Addendum: For the uninitiated, it is worth noting again and again the special side of Dartmouth Greek life: most parties are open to anyone: members, non-members, affiliated, unaffiliated. The patrician exclusivity that marks houses at many other schools is entirely absent in Hanover. This is a Dartmouth tradition worth cherishing.
Addendum: Nobody would assert that the sororities don't have their excesses, too. However, this space's goal is not perfection; is it simply to seek relative improvement. Let not the best be the enemy of the good.
Addendum: The extra housing provided by six or seven new sororities will help reduce the pressure on housing that Phil spoke about recently. When a group of new sororities and their 200 or so new beds are in place, the awful Choates can be demolished and re-built as standard-quality dorms, and after that, the River Cluster can be sold to Tuck to be filled with Wall Street wannabes in the for-profit 4+1 program.
Dec 9 2013
Where do all of the STEM jocks go to school, the ones who end up getting doctoral degrees in a science or engineering discipline? Here's where:
Interestingly enough, small liberal arts schools like Reed, Swarthmore, Carleton and Grinnell rank ahead of the highest ranked Ivy: Princeton. At these small schools, your chance of going on to a STEM doctorate is more than twice what it is at Dartmouth. The College is #40 on the list, and Columbia and Penn don't even make the Top 50 schools.
Meanwhile, more than one in three CalTech alums from the 1997-2006 period has earned a Ph.D.
Addendum: A member of the faculty writes in:
I'm trying to make sense of your interesting statistics today about S&E. Three questions.
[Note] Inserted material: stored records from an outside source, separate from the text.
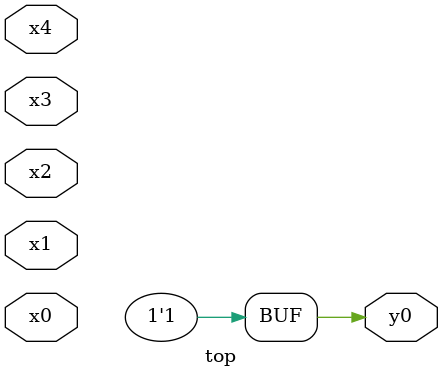
<source format=v>
module top( x0 , x1 , x2 , x3 , x4 , y0 );
  input x0 , x1 , x2 , x3 , x4 ;
  output y0 ;
  assign y0 = ~1'b0 ;
endmodule

</source>
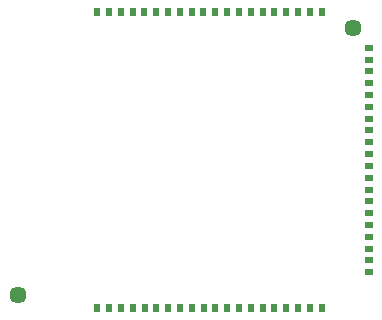
<source format=gbr>
%TF.GenerationSoftware,KiCad,Pcbnew,(5.99.0-9634-gb691c18bfc)*%
%TF.CreationDate,2021-03-06T19:44:38+01:00*%
%TF.ProjectId,nRF52840Breakout,6e524635-3238-4343-9042-7265616b6f75,rev?*%
%TF.SameCoordinates,Original*%
%TF.FileFunction,Soldermask,Bot*%
%TF.FilePolarity,Negative*%
%FSLAX46Y46*%
G04 Gerber Fmt 4.6, Leading zero omitted, Abs format (unit mm)*
G04 Created by KiCad (PCBNEW (5.99.0-9634-gb691c18bfc)) date 2021-03-06 19:44:38*
%MOMM*%
%LPD*%
G01*
G04 APERTURE LIST*
%ADD10R,0.600000X0.800000*%
%ADD11R,0.800000X0.600000*%
%ADD12C,1.448000*%
G04 APERTURE END LIST*
D10*
%TO.C,J2*%
X7900000Y0D03*
X8900000Y0D03*
X9900000Y0D03*
X10900000Y0D03*
X11900000Y0D03*
X12900000Y0D03*
X13900000Y0D03*
X14900000Y0D03*
X15900000Y0D03*
X16900000Y0D03*
X17900000Y0D03*
X18900000Y0D03*
X19900000Y0D03*
X20900000Y0D03*
X21900000Y0D03*
X22900000Y0D03*
X23900000Y0D03*
X24900000Y0D03*
X25900000Y0D03*
X26900000Y0D03*
%TD*%
D11*
%TO.C,J3*%
X30900000Y-3010000D03*
X30900000Y-4010000D03*
X30900000Y-5010000D03*
X30900000Y-6010000D03*
X30900000Y-7010000D03*
X30900000Y-8010000D03*
X30900000Y-9010000D03*
X30900000Y-10010000D03*
X30900000Y-11010000D03*
X30900000Y-12010000D03*
X30900000Y-13010000D03*
X30900000Y-14010000D03*
X30900000Y-15010000D03*
X30900000Y-16010000D03*
X30900000Y-17010000D03*
X30900000Y-18010000D03*
X30900000Y-19010000D03*
X30900000Y-20010000D03*
X30900000Y-21010000D03*
X30900000Y-22010000D03*
%TD*%
D12*
%TO.C,REF\u002A\u002A*%
X29550000Y-1330000D03*
%TD*%
%TO.C,REF\u002A\u002A*%
X1170000Y-23910000D03*
%TD*%
D10*
%TO.C,J1*%
X7910000Y-25010000D03*
X8910000Y-25010000D03*
X9910000Y-25010000D03*
X10910000Y-25010000D03*
X11910000Y-25010000D03*
X12910000Y-25010000D03*
X13910000Y-25010000D03*
X14910000Y-25010000D03*
X15910000Y-25010000D03*
X16910000Y-25010000D03*
X17910000Y-25010000D03*
X18910000Y-25010000D03*
X19910000Y-25010000D03*
X20910000Y-25010000D03*
X21910000Y-25010000D03*
X22910000Y-25010000D03*
X23910000Y-25010000D03*
X24910000Y-25010000D03*
X25910000Y-25010000D03*
X26910000Y-25010000D03*
%TD*%
M02*

</source>
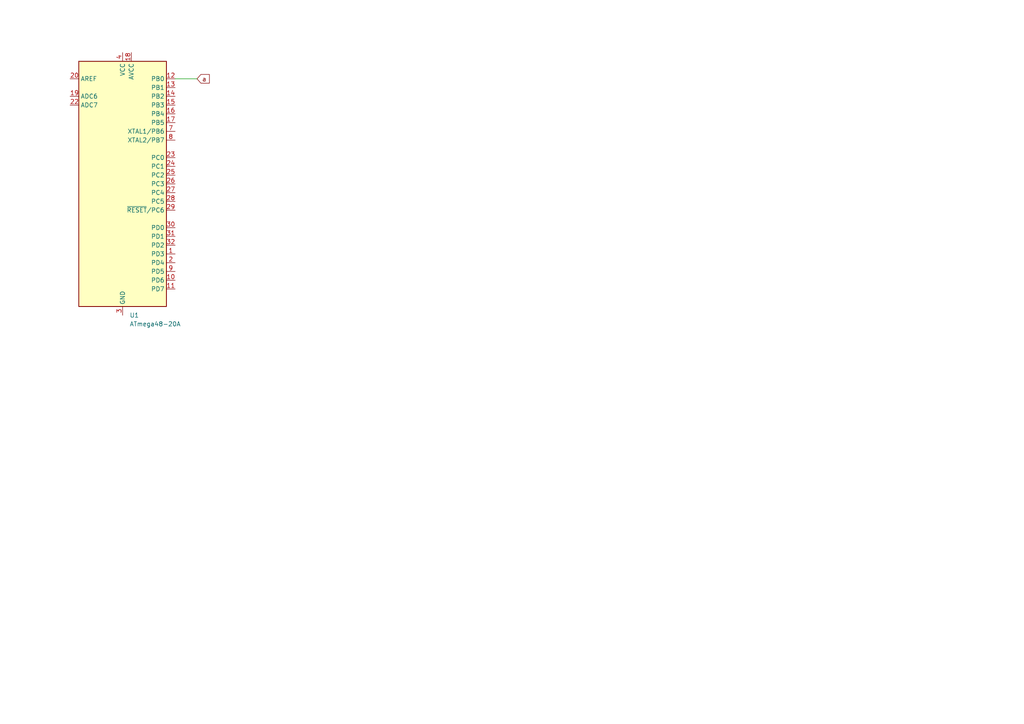
<source format=kicad_sch>
(kicad_sch (version 20211123) (generator eeschema)

  (uuid 9a09d4ab-4044-43d9-a595-7c395b3cdc4e)

  (paper "A4")

  (lib_symbols
    (symbol "MCU_Microchip_ATmega:ATmega48-20A" (in_bom yes) (on_board yes)
      (property "Reference" "U" (id 0) (at -12.7 36.83 0)
        (effects (font (size 1.27 1.27)) (justify left bottom))
      )
      (property "Value" "ATmega48-20A" (id 1) (at 2.54 -36.83 0)
        (effects (font (size 1.27 1.27)) (justify left top))
      )
      (property "Footprint" "Package_QFP:TQFP-32_7x7mm_P0.8mm" (id 2) (at 0 0 0)
        (effects (font (size 1.27 1.27) italic) hide)
      )
      (property "Datasheet" "http://ww1.microchip.com/downloads/en/DeviceDoc/Atmel-2545-8-bit-AVR-Microcontroller-ATmega48-88-168_Datasheet.pdf" (id 3) (at 0 0 0)
        (effects (font (size 1.27 1.27)) hide)
      )
      (property "ki_keywords" "AVR 8bit Microcontroller MegaAVR" (id 4) (at 0 0 0)
        (effects (font (size 1.27 1.27)) hide)
      )
      (property "ki_description" "20MHz, 4kB Flash, 512B SRAM, 256B EEPROM, TQFP-32" (id 5) (at 0 0 0)
        (effects (font (size 1.27 1.27)) hide)
      )
      (property "ki_fp_filters" "TQFP*7x7mm*P0.8mm*" (id 6) (at 0 0 0)
        (effects (font (size 1.27 1.27)) hide)
      )
      (symbol "ATmega48-20A_0_1"
        (rectangle (start -12.7 -35.56) (end 12.7 35.56)
          (stroke (width 0.254) (type default) (color 0 0 0 0))
          (fill (type background))
        )
      )
      (symbol "ATmega48-20A_1_1"
        (pin bidirectional line (at 15.24 -20.32 180) (length 2.54)
          (name "PD3" (effects (font (size 1.27 1.27))))
          (number "1" (effects (font (size 1.27 1.27))))
        )
        (pin bidirectional line (at 15.24 -27.94 180) (length 2.54)
          (name "PD6" (effects (font (size 1.27 1.27))))
          (number "10" (effects (font (size 1.27 1.27))))
        )
        (pin bidirectional line (at 15.24 -30.48 180) (length 2.54)
          (name "PD7" (effects (font (size 1.27 1.27))))
          (number "11" (effects (font (size 1.27 1.27))))
        )
        (pin bidirectional line (at 15.24 30.48 180) (length 2.54)
          (name "PB0" (effects (font (size 1.27 1.27))))
          (number "12" (effects (font (size 1.27 1.27))))
        )
        (pin bidirectional line (at 15.24 27.94 180) (length 2.54)
          (name "PB1" (effects (font (size 1.27 1.27))))
          (number "13" (effects (font (size 1.27 1.27))))
        )
        (pin bidirectional line (at 15.24 25.4 180) (length 2.54)
          (name "PB2" (effects (font (size 1.27 1.27))))
          (number "14" (effects (font (size 1.27 1.27))))
        )
        (pin bidirectional line (at 15.24 22.86 180) (length 2.54)
          (name "PB3" (effects (font (size 1.27 1.27))))
          (number "15" (effects (font (size 1.27 1.27))))
        )
        (pin bidirectional line (at 15.24 20.32 180) (length 2.54)
          (name "PB4" (effects (font (size 1.27 1.27))))
          (number "16" (effects (font (size 1.27 1.27))))
        )
        (pin bidirectional line (at 15.24 17.78 180) (length 2.54)
          (name "PB5" (effects (font (size 1.27 1.27))))
          (number "17" (effects (font (size 1.27 1.27))))
        )
        (pin power_in line (at 2.54 38.1 270) (length 2.54)
          (name "AVCC" (effects (font (size 1.27 1.27))))
          (number "18" (effects (font (size 1.27 1.27))))
        )
        (pin input line (at -15.24 25.4 0) (length 2.54)
          (name "ADC6" (effects (font (size 1.27 1.27))))
          (number "19" (effects (font (size 1.27 1.27))))
        )
        (pin bidirectional line (at 15.24 -22.86 180) (length 2.54)
          (name "PD4" (effects (font (size 1.27 1.27))))
          (number "2" (effects (font (size 1.27 1.27))))
        )
        (pin passive line (at -15.24 30.48 0) (length 2.54)
          (name "AREF" (effects (font (size 1.27 1.27))))
          (number "20" (effects (font (size 1.27 1.27))))
        )
        (pin passive line (at 0 -38.1 90) (length 2.54) hide
          (name "GND" (effects (font (size 1.27 1.27))))
          (number "21" (effects (font (size 1.27 1.27))))
        )
        (pin input line (at -15.24 22.86 0) (length 2.54)
          (name "ADC7" (effects (font (size 1.27 1.27))))
          (number "22" (effects (font (size 1.27 1.27))))
        )
        (pin bidirectional line (at 15.24 7.62 180) (length 2.54)
          (name "PC0" (effects (font (size 1.27 1.27))))
          (number "23" (effects (font (size 1.27 1.27))))
        )
        (pin bidirectional line (at 15.24 5.08 180) (length 2.54)
          (name "PC1" (effects (font (size 1.27 1.27))))
          (number "24" (effects (font (size 1.27 1.27))))
        )
        (pin bidirectional line (at 15.24 2.54 180) (length 2.54)
          (name "PC2" (effects (font (size 1.27 1.27))))
          (number "25" (effects (font (size 1.27 1.27))))
        )
        (pin bidirectional line (at 15.24 0 180) (length 2.54)
          (name "PC3" (effects (font (size 1.27 1.27))))
          (number "26" (effects (font (size 1.27 1.27))))
        )
        (pin bidirectional line (at 15.24 -2.54 180) (length 2.54)
          (name "PC4" (effects (font (size 1.27 1.27))))
          (number "27" (effects (font (size 1.27 1.27))))
        )
        (pin bidirectional line (at 15.24 -5.08 180) (length 2.54)
          (name "PC5" (effects (font (size 1.27 1.27))))
          (number "28" (effects (font (size 1.27 1.27))))
        )
        (pin bidirectional line (at 15.24 -7.62 180) (length 2.54)
          (name "~{RESET}/PC6" (effects (font (size 1.27 1.27))))
          (number "29" (effects (font (size 1.27 1.27))))
        )
        (pin power_in line (at 0 -38.1 90) (length 2.54)
          (name "GND" (effects (font (size 1.27 1.27))))
          (number "3" (effects (font (size 1.27 1.27))))
        )
        (pin bidirectional line (at 15.24 -12.7 180) (length 2.54)
          (name "PD0" (effects (font (size 1.27 1.27))))
          (number "30" (effects (font (size 1.27 1.27))))
        )
        (pin bidirectional line (at 15.24 -15.24 180) (length 2.54)
          (name "PD1" (effects (font (size 1.27 1.27))))
          (number "31" (effects (font (size 1.27 1.27))))
        )
        (pin bidirectional line (at 15.24 -17.78 180) (length 2.54)
          (name "PD2" (effects (font (size 1.27 1.27))))
          (number "32" (effects (font (size 1.27 1.27))))
        )
        (pin power_in line (at 0 38.1 270) (length 2.54)
          (name "VCC" (effects (font (size 1.27 1.27))))
          (number "4" (effects (font (size 1.27 1.27))))
        )
        (pin passive line (at 0 -38.1 90) (length 2.54) hide
          (name "GND" (effects (font (size 1.27 1.27))))
          (number "5" (effects (font (size 1.27 1.27))))
        )
        (pin passive line (at 0 38.1 270) (length 2.54) hide
          (name "VCC" (effects (font (size 1.27 1.27))))
          (number "6" (effects (font (size 1.27 1.27))))
        )
        (pin bidirectional line (at 15.24 15.24 180) (length 2.54)
          (name "XTAL1/PB6" (effects (font (size 1.27 1.27))))
          (number "7" (effects (font (size 1.27 1.27))))
        )
        (pin bidirectional line (at 15.24 12.7 180) (length 2.54)
          (name "XTAL2/PB7" (effects (font (size 1.27 1.27))))
          (number "8" (effects (font (size 1.27 1.27))))
        )
        (pin bidirectional line (at 15.24 -25.4 180) (length 2.54)
          (name "PD5" (effects (font (size 1.27 1.27))))
          (number "9" (effects (font (size 1.27 1.27))))
        )
      )
    )
  )


  (wire (pts (xy 50.8 22.86) (xy 57.15 22.86))
    (stroke (width 0) (type default) (color 0 0 0 0))
    (uuid 497c5045-805c-4bbc-8f61-95dab0c34d23)
  )

  (global_label "a" (shape input) (at 57.15 22.86 0) (fields_autoplaced)
    (effects (font (size 1.27 1.27)) (justify left))
    (uuid 08c721f9-1395-4751-a754-ea21939c08f8)
    (property "Intersheet References" "${INTERSHEET_REFS}" (id 0) (at 60.7121 22.7806 0)
      (effects (font (size 1.27 1.27)) (justify left) hide)
    )
  )

  (symbol (lib_id "MCU_Microchip_ATmega:ATmega48-20A") (at 35.56 53.34 0) (unit 1)
    (in_bom yes) (on_board yes) (fields_autoplaced)
    (uuid 287db51d-cf51-4686-af72-9857810a8ff3)
    (property "Reference" "U1" (id 0) (at 37.5794 91.44 0)
      (effects (font (size 1.27 1.27)) (justify left))
    )
    (property "Value" "ATmega48-20A" (id 1) (at 37.5794 93.98 0)
      (effects (font (size 1.27 1.27)) (justify left))
    )
    (property "Footprint" "Package_QFP:TQFP-32_7x7mm_P0.8mm" (id 2) (at 35.56 53.34 0)
      (effects (font (size 1.27 1.27) italic) hide)
    )
    (property "Datasheet" "http://ww1.microchip.com/downloads/en/DeviceDoc/Atmel-2545-8-bit-AVR-Microcontroller-ATmega48-88-168_Datasheet.pdf" (id 3) (at 35.56 53.34 0)
      (effects (font (size 1.27 1.27)) hide)
    )
    (pin "1" (uuid 861e5cfa-323c-46b4-afef-207a2cb281ba))
    (pin "10" (uuid 5c98c896-f753-4c25-b66c-175c8f298241))
    (pin "11" (uuid a8731993-7515-46bb-8f79-fbdab8ace755))
    (pin "12" (uuid 91caca2a-120e-4ae7-8bbb-253d4e267904))
    (pin "13" (uuid bbe538a8-51e9-4d13-b61b-092abd83d180))
    (pin "14" (uuid 6accc607-4fd2-450a-ac12-187747ff212f))
    (pin "15" (uuid f792ed06-65a9-4491-bb59-6d04586a3a16))
    (pin "16" (uuid 837570cf-f7bc-4fd6-95dd-a55ce5261aec))
    (pin "17" (uuid 81ed93b4-bd0b-4c85-8967-ce3c4aabd08c))
    (pin "18" (uuid a6b541e6-95be-4ddc-8dc4-6e3d03e1a9d4))
    (pin "19" (uuid b4c88960-3f84-4943-90cf-d5b86553603c))
    (pin "2" (uuid e66204f7-1eb6-47e2-aef5-8deed8d368ca))
    (pin "20" (uuid 0959d653-6d1d-4b80-8219-a3b895b8c5eb))
    (pin "21" (uuid 9f426a7d-12eb-469f-a3b3-2ebd7ebee135))
    (pin "22" (uuid 57817647-0544-4313-9b3d-28b1a142118c))
    (pin "23" (uuid d1cab8d6-f1f3-425a-8217-2a575ae49738))
    (pin "24" (uuid ce65b953-b538-4853-b28d-f0488621aac4))
    (pin "25" (uuid 4749ced0-e334-4966-845d-46e8f19cbe1a))
    (pin "26" (uuid 0c1c632f-bb0f-4104-b53f-233fc300e2f5))
    (pin "27" (uuid 40a43999-7cc9-4be7-b850-e1cb13c41993))
    (pin "28" (uuid c01ec65a-4abb-46d1-9248-2e725c6600ce))
    (pin "29" (uuid 124aedf1-24b5-4875-a400-84236e60a9ae))
    (pin "3" (uuid f2fd67e8-c597-492e-82e5-748e0fc07a13))
    (pin "30" (uuid e232286e-df89-4f4c-8920-1a4e34cd88c9))
    (pin "31" (uuid 5c379d8e-fee6-4ab9-83fc-63f1b37787bc))
    (pin "32" (uuid 3b690496-a740-4050-baab-e411cde54b78))
    (pin "4" (uuid 380dc63e-56ee-484b-868b-50cb4946f996))
    (pin "5" (uuid bb2039a0-c4e4-4eee-a2dc-9219d91b6e09))
    (pin "6" (uuid 01f9884e-5fcd-4704-b70e-de5f56d55d0c))
    (pin "7" (uuid 337fb28f-4213-4e26-8ff2-4cfc237e895f))
    (pin "8" (uuid a19f22f3-f8bf-4c3b-bc2b-34dd8524ff3d))
    (pin "9" (uuid 8732dde3-2ff1-41d5-9f63-a3b0530e8599))
  )

  (sheet_instances
    (path "/" (page "1"))
  )

  (symbol_instances
    (path "/287db51d-cf51-4686-af72-9857810a8ff3"
      (reference "U1") (unit 1) (value "ATmega48-20A") (footprint "Package_QFP:TQFP-32_7x7mm_P0.8mm")
    )
  )
)

</source>
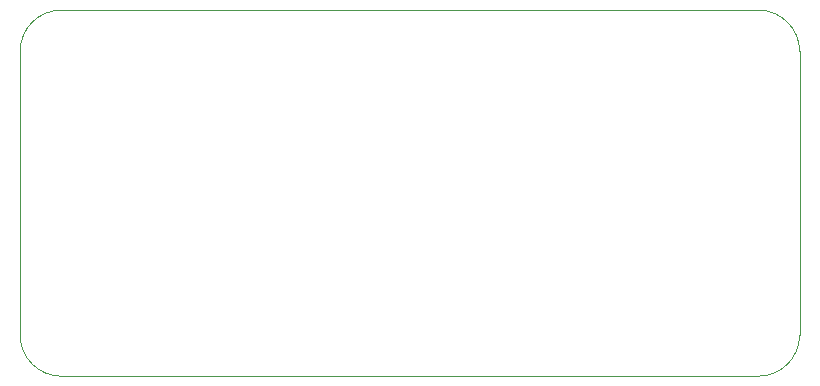
<source format=gm1>
G04 #@! TF.GenerationSoftware,KiCad,Pcbnew,6.0.6-3a73a75311~116~ubuntu22.04.1*
G04 #@! TF.CreationDate,2022-07-02T17:23:15+01:00*
G04 #@! TF.ProjectId,Pi_Connector,50695f43-6f6e-46e6-9563-746f722e6b69,rev?*
G04 #@! TF.SameCoordinates,Original*
G04 #@! TF.FileFunction,Profile,NP*
%FSLAX46Y46*%
G04 Gerber Fmt 4.6, Leading zero omitted, Abs format (unit mm)*
G04 Created by KiCad (PCBNEW 6.0.6-3a73a75311~116~ubuntu22.04.1) date 2022-07-02 17:23:15*
%MOMM*%
%LPD*%
G01*
G04 APERTURE LIST*
G04 #@! TA.AperFunction,Profile*
%ADD10C,0.100000*%
G04 #@! TD*
G04 APERTURE END LIST*
D10*
X112000000Y-49500000D02*
X112000000Y-73500000D01*
X46000000Y-49500000D02*
X46000000Y-73500000D01*
X49500000Y-46000000D02*
X108500000Y-46000000D01*
X46000000Y-73500000D02*
G75*
G03*
X49500000Y-77000000I3500000J0D01*
G01*
X112000000Y-49500000D02*
G75*
G03*
X108500000Y-46000000I-3500000J0D01*
G01*
X108500000Y-77000000D02*
G75*
G03*
X112000000Y-73500000I0J3500000D01*
G01*
X49500000Y-46000000D02*
G75*
G03*
X46000000Y-49500000I0J-3500000D01*
G01*
X49500000Y-77000000D02*
X108500000Y-77000000D01*
M02*

</source>
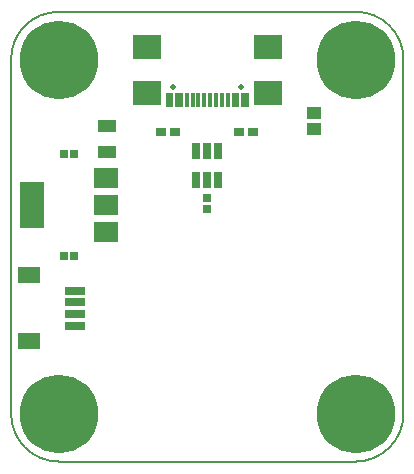
<source format=gts>
G04*
G04 #@! TF.GenerationSoftware,Altium Limited,Altium Designer,22.5.1 (42)*
G04*
G04 Layer_Color=102*
%FSLAX24Y24*%
%MOIN*%
G70*
G04*
G04 #@! TF.SameCoordinates,E74D48CB-94F9-49E8-A9D1-9DB3703255D2*
G04*
G04*
G04 #@! TF.FilePolarity,Negative*
G04*
G01*
G75*
%ADD12C,0.0079*%
%ADD16C,0.0079*%
%ADD17R,0.0453X0.0413*%
%ADD18R,0.0295X0.0531*%
%ADD19R,0.0311X0.0295*%
%ADD20R,0.0768X0.0531*%
%ADD21R,0.0669X0.0295*%
%ADD22R,0.0591X0.0394*%
%ADD23R,0.0295X0.0311*%
%ADD24R,0.0846X0.0650*%
%ADD25R,0.0846X0.1555*%
%ADD26R,0.0354X0.0295*%
%ADD27R,0.0917X0.0846*%
%ADD28R,0.0177X0.0512*%
%ADD29C,0.2618*%
%ADD30C,0.2618*%
%ADD31C,0.0187*%
D12*
X13089Y13423D02*
G03*
X11500Y14999I-1576J0D01*
G01*
X13089Y13410D02*
G03*
X13089Y13423I-1576J14D01*
G01*
X11500Y11D02*
G03*
X13089Y1600I-4J1593D01*
G01*
X1600Y14999D02*
G03*
X11Y13410I-14J-1576D01*
G01*
X11Y1600D02*
G03*
X1600Y11I1589J0D01*
G01*
X13089Y13410D02*
Y13410D01*
X13089Y1600D02*
X13089Y13410D01*
X11500Y14999D02*
X11500D01*
X1600D02*
X11500D01*
X1600D02*
X1600D01*
X11Y13410D02*
Y13410D01*
Y13410D02*
X11Y1600D01*
Y1600D02*
Y1600D01*
X1600Y11D02*
X11500D01*
X1600D02*
X1600D01*
D16*
X11500Y14999D02*
D03*
X13089Y13410D02*
D03*
X13089Y1600D02*
D03*
X13089D02*
D03*
X11500Y11D02*
D03*
X11Y13410D02*
D03*
X1600Y14999D02*
D03*
D17*
X10100Y11084D02*
D03*
Y11616D02*
D03*
D18*
X6924Y9393D02*
D03*
X6550D02*
D03*
X6176D02*
D03*
Y10377D02*
D03*
X6550D02*
D03*
X6924D02*
D03*
D19*
X6550Y8437D02*
D03*
Y8783D02*
D03*
D20*
X624Y4017D02*
D03*
Y6221D02*
D03*
D21*
X2150Y4528D02*
D03*
Y4922D02*
D03*
Y5316D02*
D03*
Y5709D02*
D03*
D22*
X3200Y11193D02*
D03*
Y10327D02*
D03*
D23*
X1777Y10260D02*
D03*
X2123D02*
D03*
X2123Y6860D02*
D03*
X1777D02*
D03*
D24*
X3190Y7654D02*
D03*
Y8560D02*
D03*
Y9466D02*
D03*
D25*
X710Y8560D02*
D03*
D26*
X7624Y11010D02*
D03*
X8076D02*
D03*
X5024D02*
D03*
X5476D02*
D03*
D27*
X4538Y12288D02*
D03*
X8562D02*
D03*
X4538Y13836D02*
D03*
X8562D02*
D03*
D28*
X7751Y12062D02*
D03*
X7436D02*
D03*
X7239D02*
D03*
X6845D02*
D03*
X6255D02*
D03*
X5861D02*
D03*
X5664D02*
D03*
X5349D02*
D03*
X5231D02*
D03*
X5546D02*
D03*
X6058D02*
D03*
X6452D02*
D03*
X6648D02*
D03*
X7042D02*
D03*
X7554D02*
D03*
X7869D02*
D03*
D29*
X1600Y13410D02*
D03*
Y1600D02*
D03*
X11500D02*
D03*
D30*
Y13410D02*
D03*
D31*
X5412Y12485D02*
D03*
X7688D02*
D03*
M02*

</source>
First, what are the reasons Dartmouth scores so relatively low on this list? My hunch is that a preponderance of our good students are going into finance or consulting, as well, perhaps, as law and (clinical) medicine.
Second, should we try to remedy this shortfall of good students going for S&E doctorates? I think so. We need a better Dartmouth presence in this area both to enrich our alumni body and the nation.
Third, how do we do so? Not, I think, by spending vast new sums on science departments, graduate programs, and post docs. We somehow need to enhance the attractiveness of those departments. Reducing the sway of premed thinking and presence in some of those departments is one step. The guaranteed enrollment of premed students reduces the incentive to reach out to other students and the presence of so many competitive premeds renders the courses themselves less attractive to non-premeds. Above all, however, we need to hire and promote for teaching excellence in these areas. The S&E departments have some great professors, but teaching quality should be a consistent and high priority. Note that Reed, Carleton, Swarthmore and Oberlin have no grad students, but nevertheless score high on this list.
Addendum: A management consultant from a recent class has a comment:
Given the strength of post-collegiate job opportunities available at the Ivy League schools, it is hardly surprising that fewer graduates pursue PhD degrees. Most sophisticated students realize that the market for STEM PhD students is highly saturated, with few professorial positions available. Many of my colleagues in management consulting were PhDs from highly prestigious universities (MIT, Cornell, Harvard) who decided the academic rat race wasn't worth it given reduced funding from the NIH, comparably low salaries, and extremely low probability of achieving tenure. These are the same sorts of trends that are pushing medical students into specialties over primary care. Until compensation is addressed, encouraging students to pursue economically unsound career choices (even if they have a passion for the field) will likely be futile. This is especially true when tuition is 60K/year.